Tramonti, cede un muro a secco. Tragedia sventata sulla strada per Chiunzi

L’ennesimo fatto di corna sulle strade della Costiera è di poco fa. In seguito alle abbondanti piogge si è sbriciolato un muro di contenimento del terreno ostruendo l’intera carreggiata. E solo per miracolo anche stavolta non si è consumata una tragedia. Infatti, al momento dello smottamento, non transitavano né auto né autobus di linea. L’ennesimo crollo si è verificato in serata in località Ponte, poco oltre la stazione dei carabinieri. Immediatamente sul posto sono giunti i militari dell’arma coordinati dal maresciallo Luca D’Aleo che hanno provveduto a segnalare l’accaduto al comune e alla provincia. Sul posto anche i vigili del fuoco del distaccamento di Maiori che hanno ispezionato la parete da cui si è staccata l’enorme quantità di massi e di terreno. Alcune tonnellate di materiale che hanno finito per ostruire per intero la sede stradale. La strada è rimasta chiusa per alcune ore in attesa delle decisioni degli enti competenti. Solo da poco, è iniziata la rimozione di pietre e terreno per ripristinare la percorribilità dell’arteria. A farsi carico della pulizia della strada è stato il comune di Tramonti che ha attivato alcune ditte del posto che con mezzi meccanici e scavatori stanno provvedendo a ripulire il manto stradale. La situazione dovrebbe tornare alla normalità entro poco tempo.

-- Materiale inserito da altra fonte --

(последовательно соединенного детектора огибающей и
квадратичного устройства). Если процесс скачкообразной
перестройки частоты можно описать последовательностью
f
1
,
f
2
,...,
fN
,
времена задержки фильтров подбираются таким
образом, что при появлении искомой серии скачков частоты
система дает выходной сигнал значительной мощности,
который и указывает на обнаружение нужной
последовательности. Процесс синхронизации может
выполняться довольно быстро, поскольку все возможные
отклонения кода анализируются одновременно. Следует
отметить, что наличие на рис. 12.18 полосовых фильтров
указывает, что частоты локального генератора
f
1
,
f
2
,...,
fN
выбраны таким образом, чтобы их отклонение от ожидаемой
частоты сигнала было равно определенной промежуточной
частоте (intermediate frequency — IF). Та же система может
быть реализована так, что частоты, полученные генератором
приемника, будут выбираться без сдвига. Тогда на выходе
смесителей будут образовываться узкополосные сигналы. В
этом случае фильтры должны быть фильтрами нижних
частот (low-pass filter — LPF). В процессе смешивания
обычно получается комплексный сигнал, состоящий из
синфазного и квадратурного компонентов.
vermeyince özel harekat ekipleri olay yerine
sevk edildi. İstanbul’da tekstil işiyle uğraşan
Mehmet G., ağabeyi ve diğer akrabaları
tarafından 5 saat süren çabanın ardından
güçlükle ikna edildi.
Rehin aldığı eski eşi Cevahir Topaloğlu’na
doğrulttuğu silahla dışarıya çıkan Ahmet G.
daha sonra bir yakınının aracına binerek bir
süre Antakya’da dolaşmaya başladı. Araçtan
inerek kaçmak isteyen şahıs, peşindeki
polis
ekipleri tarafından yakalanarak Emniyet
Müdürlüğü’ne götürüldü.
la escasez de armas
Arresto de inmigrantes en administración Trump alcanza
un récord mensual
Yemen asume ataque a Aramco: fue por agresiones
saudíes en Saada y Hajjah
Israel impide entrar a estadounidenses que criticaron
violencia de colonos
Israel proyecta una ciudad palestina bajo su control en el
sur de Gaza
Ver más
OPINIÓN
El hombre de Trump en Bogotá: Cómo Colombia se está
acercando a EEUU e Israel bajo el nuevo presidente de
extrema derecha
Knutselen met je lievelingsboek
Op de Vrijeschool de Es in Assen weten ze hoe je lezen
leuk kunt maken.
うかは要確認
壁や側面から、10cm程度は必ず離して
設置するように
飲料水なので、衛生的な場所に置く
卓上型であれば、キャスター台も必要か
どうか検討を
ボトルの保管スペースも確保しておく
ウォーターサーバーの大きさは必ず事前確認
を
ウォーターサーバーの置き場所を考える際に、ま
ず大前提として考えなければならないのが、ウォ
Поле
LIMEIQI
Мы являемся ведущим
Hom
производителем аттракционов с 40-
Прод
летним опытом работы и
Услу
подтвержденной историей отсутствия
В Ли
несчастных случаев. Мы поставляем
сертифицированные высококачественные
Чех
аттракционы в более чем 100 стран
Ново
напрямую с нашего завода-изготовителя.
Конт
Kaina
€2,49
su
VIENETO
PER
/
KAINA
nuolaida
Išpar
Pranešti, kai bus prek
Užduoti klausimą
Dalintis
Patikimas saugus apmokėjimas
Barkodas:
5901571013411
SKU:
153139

AGGIORNAMENTO: Ha riaperto in nottata la strada provinciale che unisce Maiori al Valico di Chiunzi e rimasta a lungo interdetta a causa di uno smottamento che ha occupato l’intera carreggiata. Ad occuparsi della rimozione delle pietre e dei detriti è stato il Comune di Tramonti che ha sollecitato l’intervento di una impresa locale che con l’ausilio di mezzi meccanici ha provveduto a liberare la sede stradale. Le operazioni di pulizia dell’arteria si sono svolte sotto una pioggia battente e non si sono fermate fin quando quella porzione di nastro d’asfalto non è stata completamente liberata dai massi. Alcune tonnellate che hanno finito per ostruire l’intera sede stradale determinando il blocco della circolazione e non pochi disagi per i pendolari che a quell’ora rientravano a casa. Anche stavolta è bastata una forte pioggia come quella della scorsa sera a mettere a nudo le solite problematiche di tenuta dei muri a secco che costeggiano in larga parte le strade della Costiera.